Faster Binary Search With Hints

Using binary search, one can locate an item in a sorted array of length $n$ in $\mathcal{O}\big(\log_2(n))$ time. We can improve this by using an $\mathcal{O}\big(1)$ lookup table to index $m \ll n$ points and then searching a section of the array in $\mathcal{O}\big(\log_2(n/m))$ time. Although the asymptotic complexity is the same as standard binary search, the constant is better. Critically, we must do better than logarithmic in the first stage, else we incur a slight penalty for breaking traditional binary search into two stages (i.e. $\lceil \log_2(n)\rceil \leq \lceil \log_2(m) \rceil + \lceil \log_2(n/m) \rceil$ ).

To test this, I benchmarked a toy example using 64M uniformly distributed floats. With just a small $\left(512B \right)$ supplemental table, I found a $\sim 36.8\%$ improvement over baseline (little suspicious that’s just $1/e$ …). This is a convenient special case, but I’d expect similar results regardless of the distribution of the underlying entries.

go test -bench . -benchtime 5s -count 3
Benchmark_Search/search-full-8           5538135              1054 ns/op
Benchmark_Search/search-hinted-8         8640038               665 ns/op

func Benchmark_Search(b *testing.B) {
    var M = 1024 * 1024
    var upper, search = float64(4 * M), make([]float64, 64*M)
    for i := 1; i < len(search); i++ {
        search[i] = upper * rand.Float64()
    }
    slices.Sort(search)

    var ref = make([]int, 64)
    var step = int(upper) / len(ref)
    for i := 0; i < len(ref); i++ {
        ref[i] = sort.SearchFloat64s(search, float64(i*step))
    }

    var targets = make([]float64, M)
    for i := 0; i < len(targets); i++ {
        targets[i] = upper * rand.Float64()
    }

    b.Run("search-full", func(b *testing.B) {
        for i := 0; i < b.N; i++ {
            sort.SearchFloat64s(search, targets[i%M])
        }
    })

    b.Run("search-hinted", func(b *testing.B) {
        for i := 0; i < b.N; i++ {
            o := int(targets[i%M]) / step
            if o != len(ref)-1 {
                l, h := ref[o], ref[o+1]
                sort.SearchFloat64s(search[l:h], targets[i%M])
            } else {
                l := ref[o]
                sort.SearchFloat64s(search[l:], targets[i%M])
            }
        }
    })
}

We shouldn’t set $m$ arbitrarily large. For a distribution over a set of discrete points, it does little good to increase $m$ beyond $1/\ell_\infty$ . To ensure that no query must search through more than $n \cdot \ell_\infty$ items in stage two, we can build a lookup table with $m = 2^{\lceil \log_{2}\big(1/\ell_\infty)\rceil}$ points.
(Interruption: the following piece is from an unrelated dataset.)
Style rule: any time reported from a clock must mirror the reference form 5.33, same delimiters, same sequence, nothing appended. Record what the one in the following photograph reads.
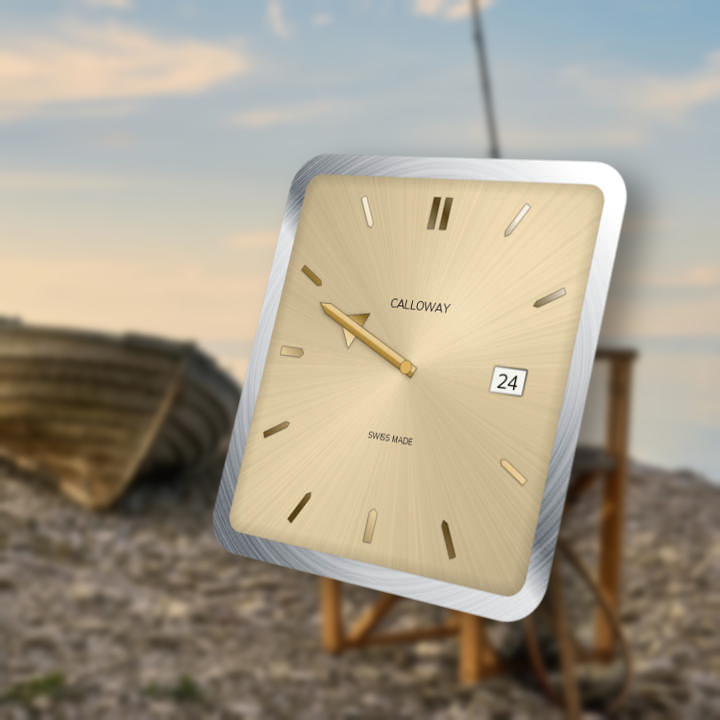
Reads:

For example, given an array of objects sorted by unix-nano time, computing $m$ from a discretized distribution where all timestamps are truncated to the second may be useful for bounding performance.

Interpolation Search - A LogLogN Search showed that if data is uniform there is an alternative algorithm which enables search for an item in $\mathcal{O}\Big(\log\big(\log\big(n)))$ time without accessory structures. We can avoid extra data structures for any known distribution by applying the CDF.

An open question, can we extend this result (with some tolerance) so it applies for a distribution $\mathcal{D}$ with $d_{TV}\Big(\mathcal{U}, \mathcal{D}) \leq \epsilon$ ? Best I can come up with is using a partition’s $d_{TV}$ to get bounds on the index of the query point. For example, for a partition covering $\Big[0, n)$ , a $d_{TV} \leq \epsilon$ implies $n/2$ appears at an index $j \in \Big(n/2 \pm \epsilon \Big)$ .

As an aside, if your data is uniformly distributed over $n$ items and randomly split into $k$ partitions, the largest partition will have expected size $n \cdot \text{ln}\big(k)/k$ (source - i made it up). This implies $m \leq 2^{\lceil\log_{2}\big(k/\text{ln}\big(k))\rceil}$ and while it generally isn’t that useful, it may be handy if you want to avoid an $\mathcal{O}\big(n)$ scan to approximate the distribution.